Lydgate’s book catalogues Jeyaretnam’s triumphs, the quiet decent ones in the service of a poor or wronged client and the noisy surprising ones such as his entry to parliament via the Anson by-election of 1981. Inevitably the reader must also contemplate the many injustices done to him from which he rarely escaped unscathed. The one, famous vindication came with his 1988 appeal to the Privy Council, which elicited a 22-page verdict damning in its indictment of various Singapore judges:

The appellant and his co-accused ... have suffered a grievous injustice. They have been fined, imprisoned and publicly disgraced for offences for which they are not guilty. The appellant, in addition, has been deprived of his seat in Parliament and disqualified for a year from practising his profession.
Unfortunately, their Lordships’ call for redress fell on deaf ears.
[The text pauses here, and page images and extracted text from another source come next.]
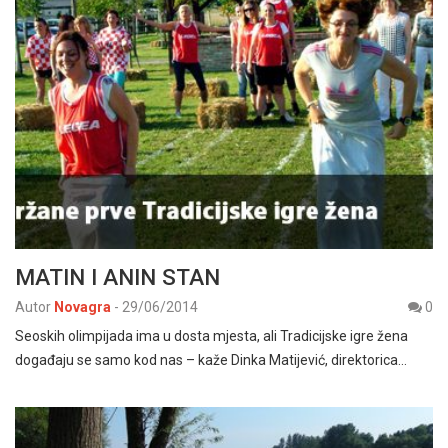
MATIN I ANIN STAN
Autor
Novagra
-
29/06/2014
0
Seoskih olimpijada ima u dosta mjesta, ali Tradicijske igre žena
događaju se samo kod nas – kaže Dinka Matijević, direktorica…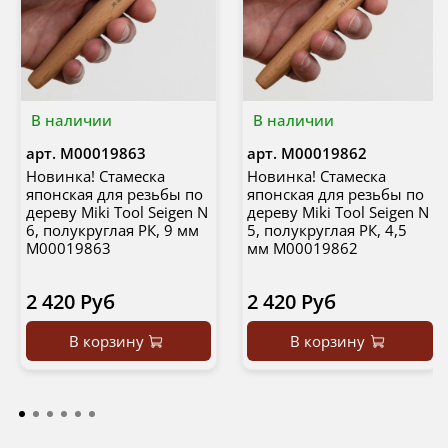
В наличии
В наличии
арт.
М00019863
арт.
М00019862
Новинка! Стамеска
Новинка! Стамеска
японская для резьбы по
японская для резьбы по
дереву Miki Tool Seigen N
дереву Miki Tool Seigen N
6, полукруглая РК, 9 мм
5, полукруглая РК, 4,5
М00019863
мм М00019862
2 420 Руб
2 420 Руб
В корзину
В корзину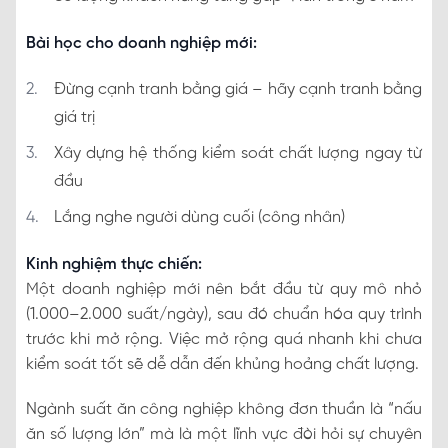
Bài học cho doanh nghiệp mới:
Đừng cạnh tranh bằng giá – hãy cạnh tranh bằng
giá trị
Xây dựng hệ thống kiểm soát chất lượng ngay từ
đầu
Lắng nghe người dùng cuối (công nhân)
Kinh nghiệm thực chiến:
Một doanh nghiệp mới nên bắt đầu từ quy mô nhỏ
(1.000–2.000 suất/ngày), sau đó chuẩn hóa quy trình
trước khi mở rộng. Việc mở rộng quá nhanh khi chưa
kiểm soát tốt sẽ dễ dẫn đến khủng hoảng chất lượng.
Ngành suất ăn công nghiệp không đơn thuần là “nấu
ăn số lượng lớn” mà là một lĩnh vực đòi hỏi sự chuyên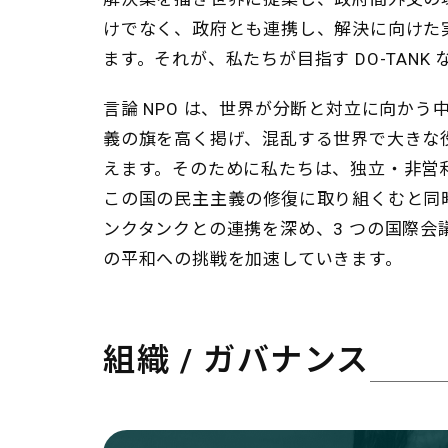
けでなく、政府とも連携し、解決に向けた
ます。それが、私たちが目指す DO-TANK 
言論 NPO は、世界が分断と対立に向かう
義の旗を高く掲げ、混乱する世界で大きな
えます。そのために私たちは、独立・非営利の 
この国の民主主義の修復に取り組くむと同
ンクタンクとの連携を深め、3 つの国際会
の平和への挑戦を加速していきます。
組織 / ガバナンス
The figure that this book portrays has a palpable authenticity—virtues, warts and all. He is no straightforward hero or martyr. But like other Singaporean political figures who started out as—or eventually felt obliged to become—opponents of Lee’s ruthless and idiosyncratic social engineering, JBJ has an integrity that cannot be denied. His belief in the rule of law is unshakeable, an astonishing thing given the treatment he has received from its Singapore version.

Jeyaretnam may not be in the same league as some of Lee’s earlier adversaries, men like Lim Chin Siong or Chia Thye Poh. Perhaps he has been too much an individualist, too often hoist on his own petard, to be a team player or policy strategist. Nor has he been as foully and falsely besmirched as his younger colleague, Dr Chee Soon Juan.

But his story, told with thoroughness in Lydgate’s book, is eloquent testimony to his Jesus-inspired conviction: ‘That no force outside can destroy a person. That the human spirit is indomitable.’ Against all the odds, this dissident has refused to be crushed by Lee Kuan Yew’s designer future—brilliant, pervasive, neat, racist, astringent, robotic, grandiose, fearful, sterile, banal, and ultimately unsustainable. Lee only gets away with blue murder because his island republic is so small that it can dance in and out of reckoning and because he builds domestically and internationally on others’ interests and benefits sufficiently to gain privilege for his own agenda. And up against a seasoned gamesman, only a fiercely independent person would pursue valour above discretion.

For Jeyaretnam’s and Singapore’s sake, I trust you will take heart that the book’s title overstates the case. But why not read it, and make up your own mind?

Lee’s Law: How Singapore Crushes Dissent, Chris Lydgate. Scribe Publications, 2003.
 isbn 090 801 189X, rrp $33

James Minchin is Vicar of Christ Church, St Kilda. He served in the Anglican Diocese of Singapore 1968–1971, and returns there regularly. He is the author of No Man is an Island: A Study of Singapore’s Lee Kuan Yew, Allen & Unwin, 1986.